NICK Baker who was sentenced to 14 years in a Japanese prison will find out today if he can appeal against his sentence.
His mum Iris Baker, from Oaksey, near Malmesbury, will be waiting on tenterhooks this morning for a result from Mr Baker's second appeal hearing.
She said: "I am just praying for a miracle, but I have come up against so many brick walls since Nick was arrested that my hopes aren't high."
Mr Baker was sentenced a year ago after he was found with 41,120 ecstasy tablets in his bag.
He has always protested his innocence and Mrs Baker has been running a campaign for his release.
She said: "His lawyer will be given just one and a half hours to establish a case for appeal, and I have a horrible feeling that it will not be finished and Nick will have to wait even longer for the decision.
"The Japanese legal system is a joke. He has already had one hearing for the appeal, and that was only given one and a half hours as well, so he just has to wait longer and longer.
"And all this is just to determine whether he will be allowed to appeal."

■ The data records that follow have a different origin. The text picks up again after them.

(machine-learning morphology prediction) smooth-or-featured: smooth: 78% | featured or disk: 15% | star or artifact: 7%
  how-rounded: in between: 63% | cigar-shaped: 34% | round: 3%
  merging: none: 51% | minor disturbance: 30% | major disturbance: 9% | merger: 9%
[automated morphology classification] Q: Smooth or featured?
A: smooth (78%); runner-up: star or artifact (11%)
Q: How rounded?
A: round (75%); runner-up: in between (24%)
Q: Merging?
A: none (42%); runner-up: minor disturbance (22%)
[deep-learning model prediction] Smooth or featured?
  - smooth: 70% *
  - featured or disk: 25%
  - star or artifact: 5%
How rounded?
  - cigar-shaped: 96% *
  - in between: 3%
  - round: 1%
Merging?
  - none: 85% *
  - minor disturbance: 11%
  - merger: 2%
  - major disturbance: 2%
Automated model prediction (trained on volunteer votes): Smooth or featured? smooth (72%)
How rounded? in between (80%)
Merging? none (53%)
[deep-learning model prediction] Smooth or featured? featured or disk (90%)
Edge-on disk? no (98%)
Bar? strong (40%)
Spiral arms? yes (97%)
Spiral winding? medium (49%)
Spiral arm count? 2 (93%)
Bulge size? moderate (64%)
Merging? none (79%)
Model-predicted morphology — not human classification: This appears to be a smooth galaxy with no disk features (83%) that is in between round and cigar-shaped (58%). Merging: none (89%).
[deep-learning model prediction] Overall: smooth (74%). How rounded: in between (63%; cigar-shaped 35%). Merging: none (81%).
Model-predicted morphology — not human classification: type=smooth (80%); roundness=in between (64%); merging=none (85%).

If Mr Baker's appeal is denied he will have to pay a £27,000 fine within two weeks, or be forced to do 500 hours of hard labour in addition to his jail sentence.
Mrs Baker said: "I don't have that sort of money so we are trying to raise it through an appeal. So far we have got £7,000."

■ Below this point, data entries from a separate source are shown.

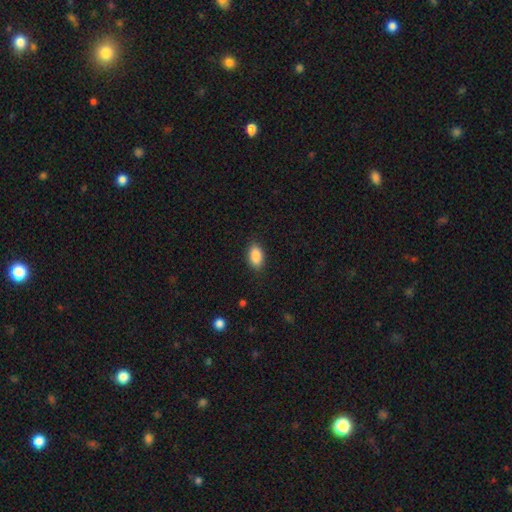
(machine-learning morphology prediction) smooth-or-featured: smooth: 89% | star or artifact: 7% | featured or disk: 4%
  how-rounded: in between: 92% | round: 6% | cigar-shaped: 3%
  merging: none: 87% | minor disturbance: 9% | major disturbance: 2% | merger: 1%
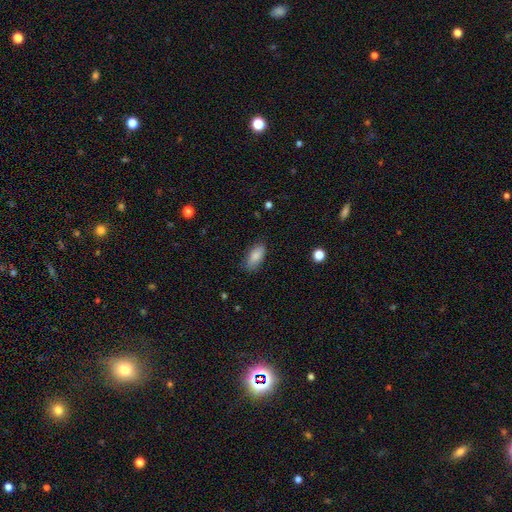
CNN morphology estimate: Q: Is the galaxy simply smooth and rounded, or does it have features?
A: smooth — 86%.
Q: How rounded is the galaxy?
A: in between — 87%.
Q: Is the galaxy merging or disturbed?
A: none — 79%.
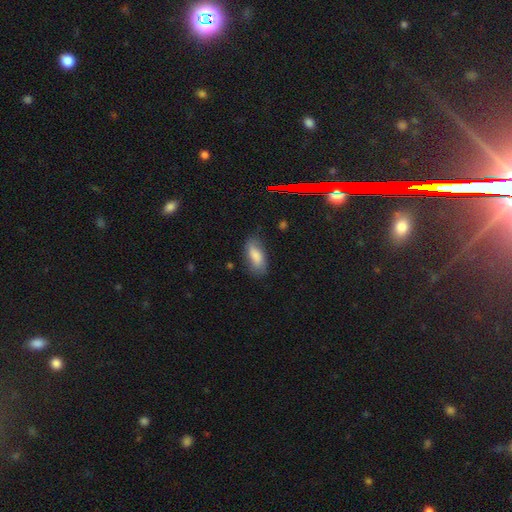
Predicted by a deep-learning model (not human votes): Smooth or featured? smooth (80%)
How rounded? in between (83%)
Merging? none (73%)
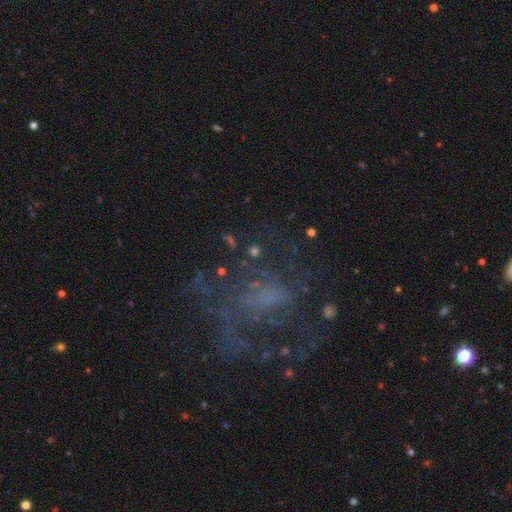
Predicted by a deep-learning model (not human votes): This is likely a featured or disk galaxy (64%). It is clearly not viewed edge-on (97%). Bar: likely no (67%). Spiral arm pattern: likely yes (62%). Central bulge: possibly none (53%). Merging: possibly none (53%).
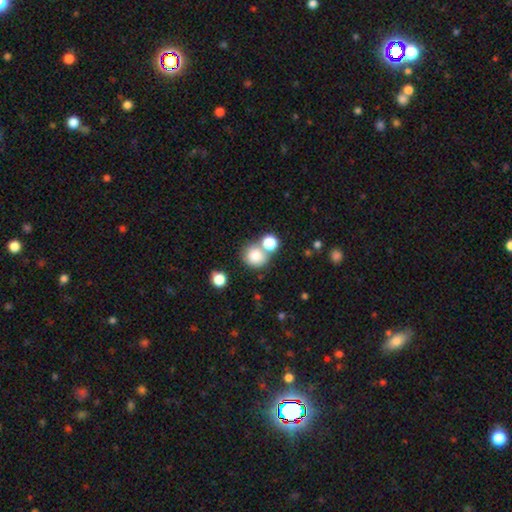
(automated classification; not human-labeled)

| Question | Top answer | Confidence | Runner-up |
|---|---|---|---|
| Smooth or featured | smooth | 81% | star or artifact (11%) |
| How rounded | round | 86% | in between (13%) |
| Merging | none | 56% | merger (31%) |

The appeal was given a boost this week when New Zealander Nic Holmes agreed to run the Blackpool marathon in aid of Mr Baker's fund.
Mrs Baker said: "Nic lives in Japan, and he was visiting someone else in the prison when he heard about my Nick and asked if he could go and visit him.

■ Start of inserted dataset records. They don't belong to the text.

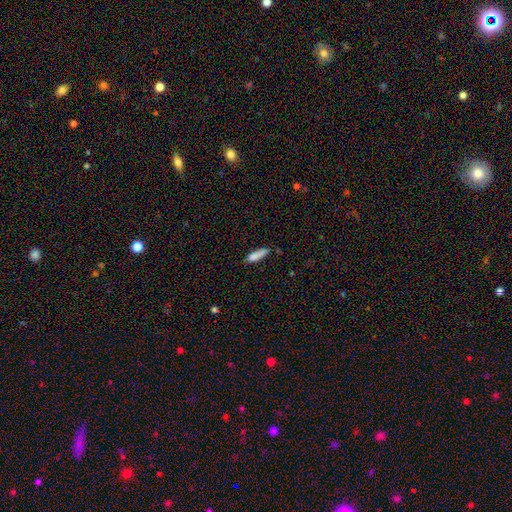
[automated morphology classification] The model was most divided on "merging": none: 65%, minor disturbance: 24%, major disturbance: 6%, merger: 5%. More confident: smooth or featured — smooth (82%); how rounded — cigar-shaped (72%).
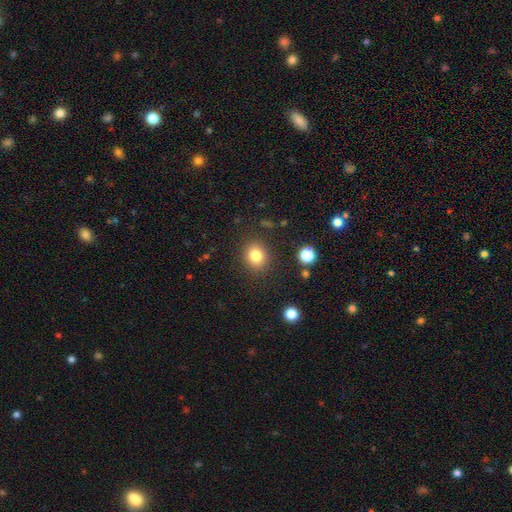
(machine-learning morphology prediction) This is clearly a smooth galaxy (81%). How rounded: likely round (73%). Merging: clearly none (87%).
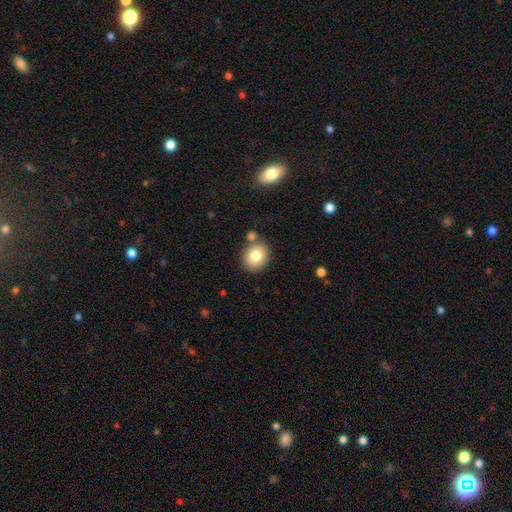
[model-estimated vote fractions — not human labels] A smooth galaxy with no disk features (79%) that is round (70%).

Vote fractions:
- Smooth or featured? smooth: 79% / featured or disk: 12% / star or artifact: 9%
- How rounded? round: 70% / in between: 29% / cigar-shaped: 1%
- Merging? none: 73% / merger: 14% / minor disturbance: 11% / major disturbance: 3%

"Now he has been visiting him every week for about three months, and he calls me and tells me how Nick is doing.
"He is only allowed to visit for ten minutes at a time, but it gives Nick ten minutes out of his cage, and someone to talk to every week, and I am so grateful for that.
"He tells me that Nick has lost even more weight, his eyesight is now very blurred and he has constant back and joint pain from being forced to sit cross-legged in his concrete cell, but it is his mental health I am most worried about.
"He worries obsessively over everything I tell him from home and is so depressed."
University lecturer Mr Holmes was so moved by Mr Baker's plight that he is running the marathon to raise both money and awareness.
Mr Holmes will arrive in the UK from Japan tomorrow and run the marathon on Saturday.
He has already raised £1,000 before even arriving in the UK, and any sponsorship from Mr Baker's home town can be directed to irisbaker54@hotmail.com.
Mr Baker, a 33-year-old father-of-one, was travelling in advance of the World Cup in 2002 when he was arrested at Narita Airport in Tokyo after being found with 41,120 tablets of ecstasy and 990 grams of cocaine in his luggage.
He and his family maintain that he was duped into carrying the drugs by another passenger, but the courts dismissed their claims and sentenced him to 14 years.
In her efforts to free her son, Mrs Baker has contacted hundreds of victim support groups, and last month appeared on GMTV to talk about his plight.
She was joined by Stephen Jacobi of the campaign group Fair Trials Abroad, as part of the British Victim Support Week.
She has also set up the website www.justicefornickbaker.org to publicise his situation.